Update the rows below so that every "FEATURED" becomes "SPOTLIGHT", leaving all other text unchanged, and omit the pictures from your answer.

+++ ENTRIES SHOWN

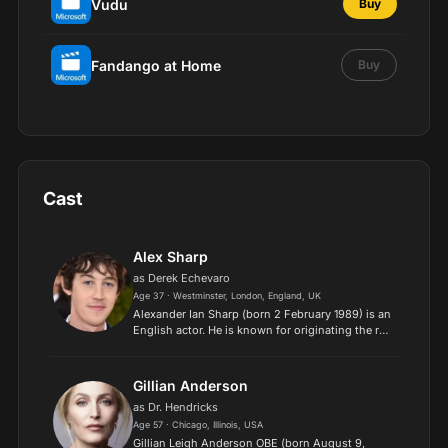
Vudu
Buy
Fandango at Home
Buy
Cast
Alex Sharp
as Derek Echevaro
Age 37 · Westminster, London, England, UK
Alexander Ian Sharp (born 2 February 1989) is an
English actor. He is known for originating the role
of Christopher Boone in the Broadway
production of The Curious Incident of the Dog in
the Night-Tim...
Gillian Anderson
as Dr. Hendricks
Age 57 · Chicago, Illinois, USA
Gillian Leigh Anderson OBE (born August 9,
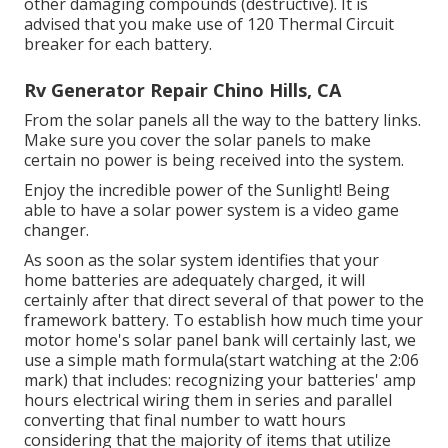
other damaging compounds (destructive). It is
advised that you make use of 120 Thermal Circuit
breaker for each battery.
Rv Generator Repair Chino Hills, CA
From the solar panels all the way to the battery links.
Make sure you cover the solar panels to make
certain no power is being received into the system.
Enjoy the incredible power of the Sunlight! Being
able to have a solar power system is a video game
changer.
As soon as the solar system identifies that your
home batteries are adequately charged, it will
certainly after that direct several of that power to the
framework battery. To establish how much time your
motor home's solar panel bank will certainly last, we
use a simple math formula(start watching at the 2:06
mark) that includes: recognizing your batteries' amp
hours electrical wiring them in series and parallel
converting that final number to watt hours
considering that the majority of items that utilize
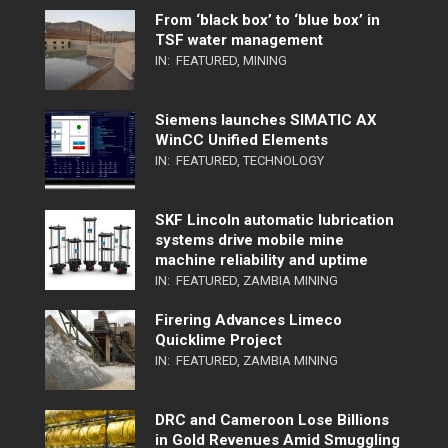
From ‘black box’ to ‘blue box’ in
TSF water management
IN:
FEATURED
,
MINING
Siemens launches SIMATIC AX
WinCC Unified Elements
IN:
FEATURED
,
TECHNOLOGY
SKF Lincoln automatic lubrication
systems drive mobile mine
machine reliability and uptime
IN:
FEATURED
,
ZAMBIA MINING
Firering Advances Limeco
Quicklime Project
IN:
FEATURED
,
ZAMBIA MINING
DRC and Cameroon Lose Billions
in Gold Revenues Amid Smuggling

++++++

#### [SOLUTION TO THIS EXERCISE]
Vudu
Buy
Fandango at Home
Buy
Cast
Alex Sharp
as Derek Echevaro
Age 37 · Westminster, London, England, UK
Alexander Ian Sharp (born 2 February 1989) is an
English actor. He is known for originating the role
of Christopher Boone in the Broadway
production of The Curious Incident of the Dog in
the Night-Tim...
Gillian Anderson
as Dr. Hendricks
Age 57 · Chicago, Illinois, USA
Gillian Leigh Anderson OBE (born August 9,
other damaging compounds (destructive). It is
advised that you make use of 120 Thermal Circuit
breaker for each battery.
Rv Generator Repair Chino Hills, CA
From the solar panels all the way to the battery links.
Make sure you cover the solar panels to make
certain no power is being received into the system.
Enjoy the incredible power of the Sunlight! Being
able to have a solar power system is a video game
changer.
As soon as the solar system identifies that your
home batteries are adequately charged, it will
certainly after that direct several of that power to the
framework battery. To establish how much time your
motor home's solar panel bank will certainly last, we
use a simple math formula(start watching at the 2:06
mark) that includes: recognizing your batteries' amp
hours electrical wiring them in series and parallel
converting that final number to watt hours
considering that the majority of items that utilize
From ‘black box’ to ‘blue box’ in
TSF water management
IN:
SPOTLIGHT
,
MINING
Siemens launches SIMATIC AX
WinCC Unified Elements
IN:
SPOTLIGHT
,
TECHNOLOGY
SKF Lincoln automatic lubrication
systems drive mobile mine
machine reliability and uptime
IN:
SPOTLIGHT
,
ZAMBIA MINING
Firering Advances Limeco
Quicklime Project
IN:
SPOTLIGHT
,
ZAMBIA MINING
DRC and Cameroon Lose Billions
in Gold Revenues Amid Smuggling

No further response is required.